Menurut Tiko, ada sisi positif dari sudut pandang stabilitas perbankan di tengah pandemi Covid-19 seperti sekarang. Sebab, loan to deposit ratio dan loan to funding ratio menurun signifikan. Per September 2020, LDR berada pada level 83,2%. Sedangkan LFR berada pada level 83,5% per Agustus 2020.

“Kita pernah sedikit over heating waktu itu di sekitar tahun lalu ya pernah sampai dengan 90% LDR nasional dan itu membuat waktu itu situasi market sangat ketat dan ada risiko ada bank-bank yang akan berat karena susah mengakses likuiditas,” ujar Tiko.

“Nah sekarang ini dengan situasi likuditas mengendur, LDR, situasi perbankan sekarang tenang, walaupun memang tantangannya adalah menangani restrukturisasi kredit yang terdampak Covid-19,” lanjutnya.

3. Jelang Tutup Tahun, 11 Perusahaan Antre IPO di Bursa RI

Bursa Efek Indonesia menyatakan sampai dengan 1 Desember 2020 terdapat 20 perusahaan yang berencana melakukan penawaran umum perdana saham atau initial public offering/IPO.

Direktur Penilaian Perusahaan BEI, I Gede Nyoman Yetna menyampaikan, dari jumlah tersebut, ada 11 perusahaan yang akan mencatatkan saham perdana pada Desember tahun ini.

Nyoman merinci, dari jumlah tersebut, ada 3 perusahaan dengan aset skala menengah, yakni dengan aset antara Rp 50 miliar sampai Rp 250 miliar. 8 perusahaan lainnya dengan aset skala besar atau aset di atas Rp 250 miliar.
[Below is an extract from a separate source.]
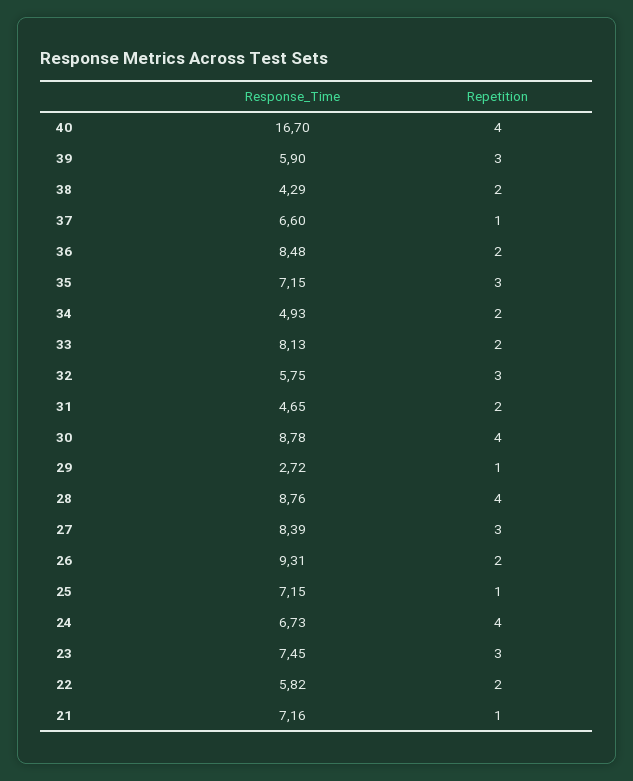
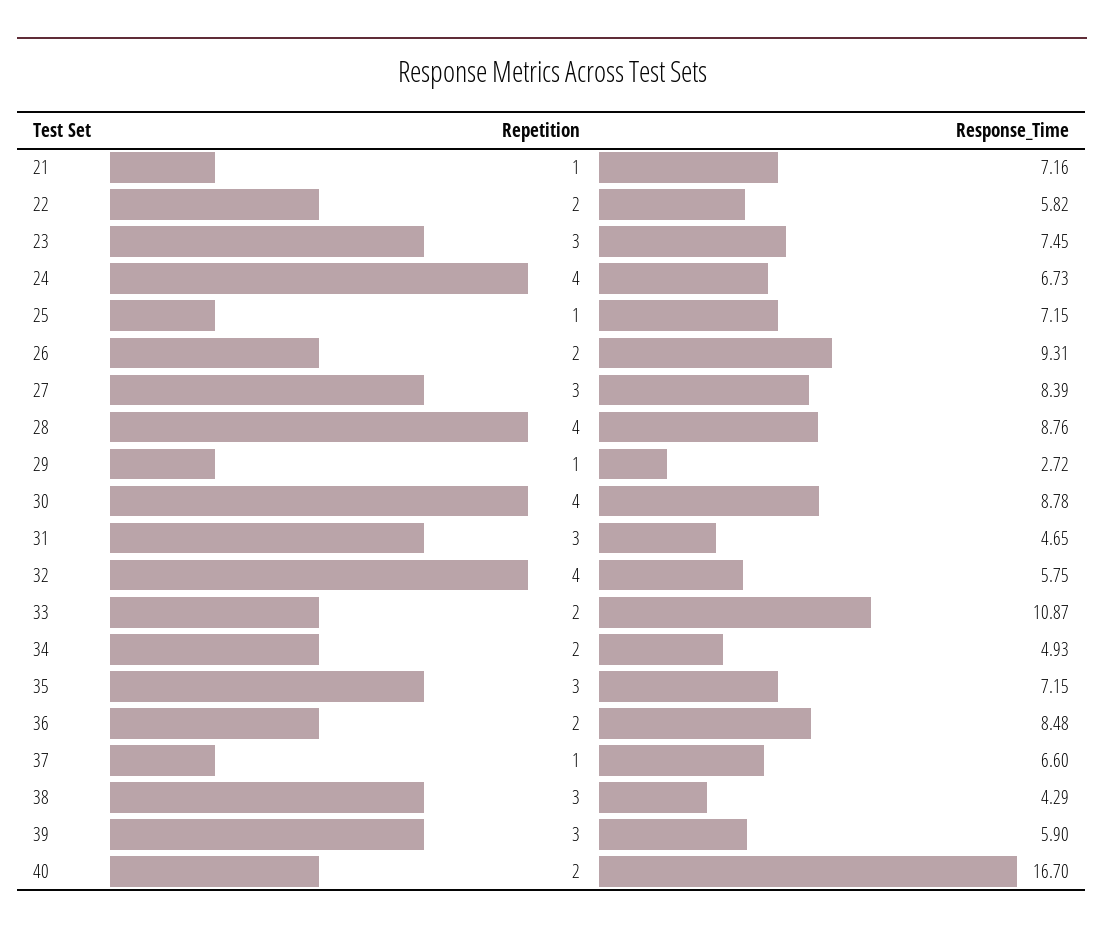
Repetition, 40: 4 -> 2
Repetition, 38: 2 -> 3
Response_Time, 33: 8.13 -> 10.87
Repetition, 32: 3 -> 4
Repetition, 31: 2 -> 3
BEI mencatat, ada sebanyak 3 perusahaan dari sektor perdagangan, jasa dan investasi. Dua perusahaan dari sektor properti, real estate, dan konstruksi bangunan.
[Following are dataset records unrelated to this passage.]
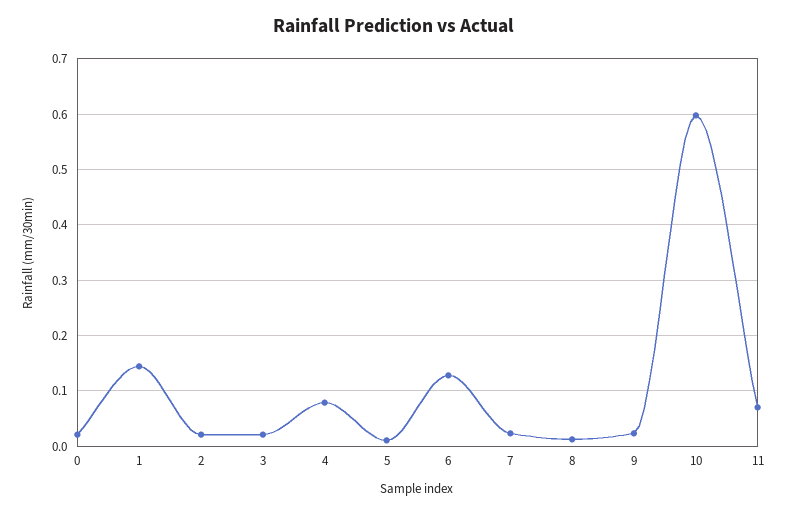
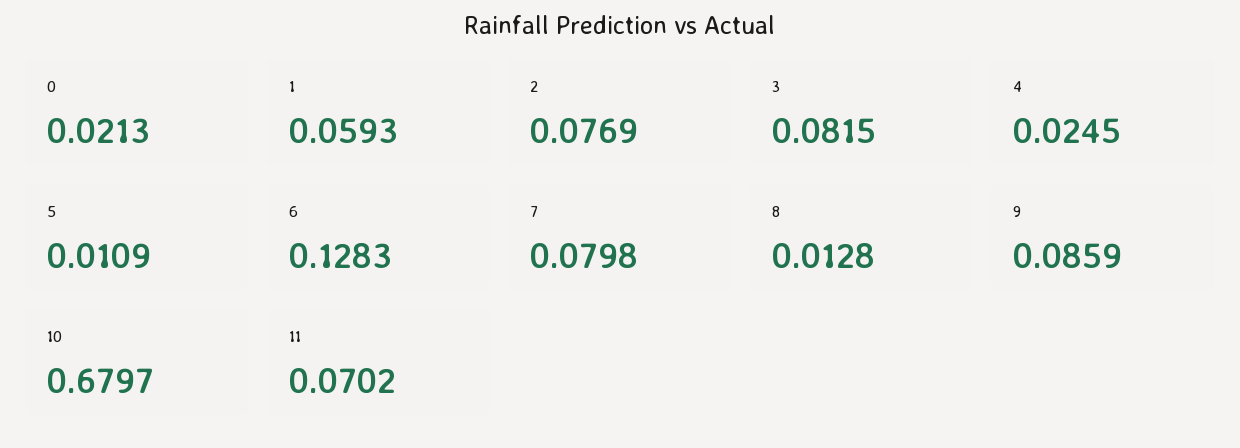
1: 0.14 -> 0.0593
2: 0.02 -> 0.0769
3: 0.02 -> 0.0815
4: 0.08 -> 0.0245
7: 0.02 -> 0.0798
9: 0.02 -> 0.0859
10: 0.6 -> 0.6797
Masing-masing 2 perusahaan lainnya di sektor industri barang konsumsi dan perkebunan. Lainnya perusahaan di sektor aneka industri dan sektor keuangan.

4. Pan Brothers Terbitkan Global Bond di Singapura Rp 4,9 T

PT Pan Brothers Tbk (PBRX) akan menerbitkan obligasi global (global bond) sebanyak-banyaknya US$ 350 juta (Rp 4,9 triliun, asumsi kurs Rp 14.000/US$). Obligasi ini diterbitkan di Singapore Exchange Securities Trading Limited (SGX-ST).
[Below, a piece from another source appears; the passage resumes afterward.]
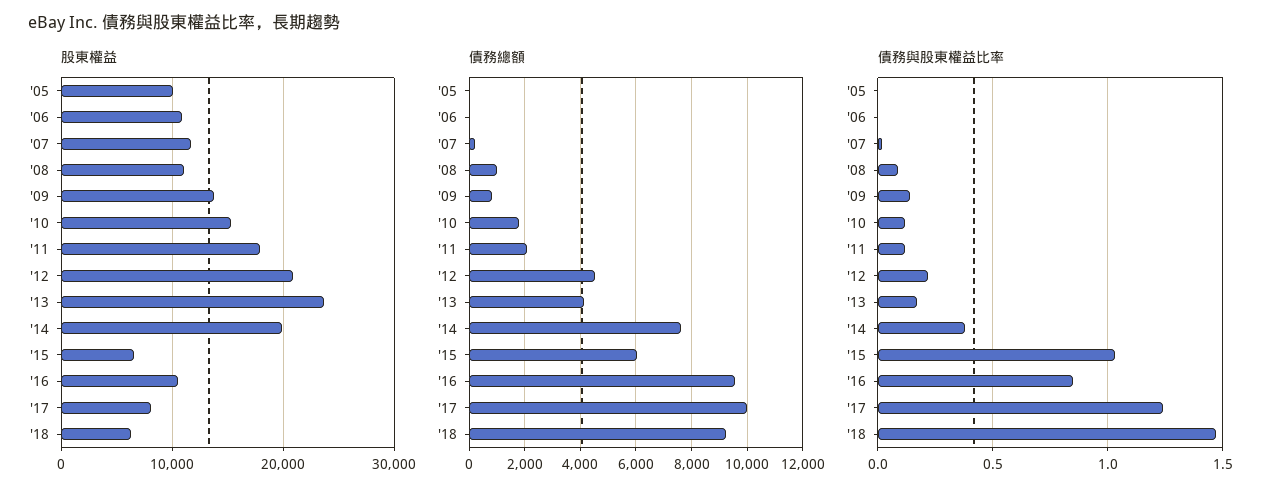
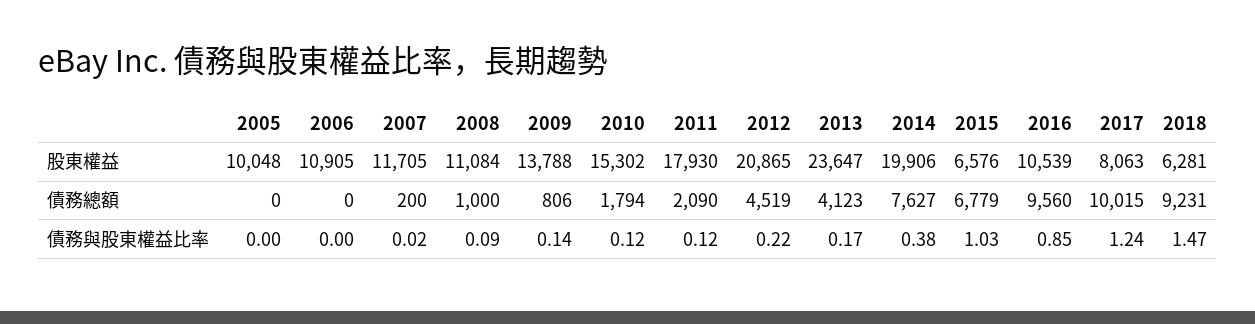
債務總額, '15: 6000 -> 6779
Berdasarkan prospektus yang diterbitkan perusahaan, dana hasil obligasi ini akan digunakan untuk keperluan pembiayaan kembali (refinancing) utang sindikasi perusahaan dengan limit fasilitas sebesar US$ 138,50 juta dan global bond senilai US$ 171,07 juta.

Sisa dana ini juga akan digunakan sebagai pinjaman kepada anak usaha perusahaan untuk modal kerja sehingga bisa meningkatkan kemampuan dalam melakukan ekspansi bisnis dan keperluan korporasi lainnya.

Langkah ini diharapkan akan meningkatkan nilai aset dan meningkatkan keberlanjutan profitabilitas perusahaan dan anak usaha di masa yang akan datang.